Selected text:
Begin

Monday, February 25, 2013

In Our Theatre

Around the middle of the 20th century, one cutting edge of American poetry found its theatre of operations* in the line, flexible in length (sometimes brief, sometimes extending so far past the edge of the page that it is graphically split and begins again at an indent, perhaps several indents for the long-winded), perhaps tied to a speaker's breath, certainly marking phrases and junctures in the poet's thought.  (See, certainly, Charles Olson's essay Projective Verse.) The line took over the weight which it had previously shared with couplet-ed pairs, stanzas, verses. At the same time, the line in this repertoire, generally speaking, was one without any of the traditional regulatory instruments of rhyme, metre, stress, and/or accent associated with lyric (but each available in principle as an optional local feature.)

Similarly, in some music, particularly the most densely notated, the theatre has shifted from the phrase — usually identifiable by a thorough-going line of some sort and a sustained or continuous pulse and metrical pattern, to the individual measure  (& often that measure is counted in smaller units — which can be very slow indeed  —  eighths and sixteenths and smaller, rather than the quarters and larger pulses of most "classical" repertoire, contributing in many cases — and ithinks not accidentally — to a graphic impression of complexity.)

Of course, there is considerable variation around this tendency towards the measure, some of which points towards phrases rather than measures. In the early — largely percussion and prepared piano — music of Cage, the phrase systems of Harrison, and the predrawn-measures of late Feldman, the measure is the constructive formal unit, replacing the pulse, thus representing a tendency towards extension of the theatre rather than reduction. And in Milton Babbitt's time point system, the single measure, divided into twelve (or whatever) points, is simply the minimal possible space for the presentation of a complete aggregate, with sets that don't fit into a minimal statement spreading out over several measures, consequently creating a reduction in density and/or the pulsed but, in principle at least, ametrical tempo.**

If we do go in the direction of the measure, though, it's probably useful to consider (and often: make clear to performers) whether elements of the traditional pulse-metre-measure-phrase practice, in particular those regular dynamic and durational markers of metric stress, have been preserved or are, in fact, no longer operative.  Does a measure have a pulse-defined tempo and if so, does it extend beyond the single measure, and does that tempo include any pattern of regular stresses or accents (in old song and dance days, when one might have spoken of "movement".)  Personally, I like to keep some of the potential for ambiguity present in the traditional system in reserve.

End

Data section:

Begin

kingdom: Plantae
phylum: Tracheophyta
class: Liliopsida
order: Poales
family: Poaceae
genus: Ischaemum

End

Problems to solve:
a – In the piece on poetic lines and musical measures, which essay by Charles Olson are readers told to see?
b – Extend the piece on poetic lines and musical measures, picking up after its final sentence.

Responses per task:
a – Projective Verse.

b –
I've played and sang a lot of renaissance music in which there is a background metre present, but it is not over-determinative, and barlines — often edited in with the intention of assisting musicians more used to modern notational conventions — frequently coincide only weakly with regular metric stress patterns, if at all (one of the important steps in the historical process of opening a distance between lyrical text and tune; such distance to regular patterns of dance steps appears to have come much later — no surprise, I guess because there's more immediate physical danger with missteps than misspeaks.) In my own work, I'm increasingly drawn away from the empty stage of the blank measure and attracted to both lower and higher levels of organization — metrical feet and phrase systems.  But the experience of the measure as the principle theatre continues to be powerful background radiation.

* Yes, using a military term like "Theatre of Operations" is provocative, probably outright objectionable, and though there is a tradition (Emerson, N.O. Brown, Cage) of objecting to the militarized language to which I feel quite close, maybe it's usefully demilitarizing in itself to extend the use of a term like this to obviously non-military, indeed pacifist ventures.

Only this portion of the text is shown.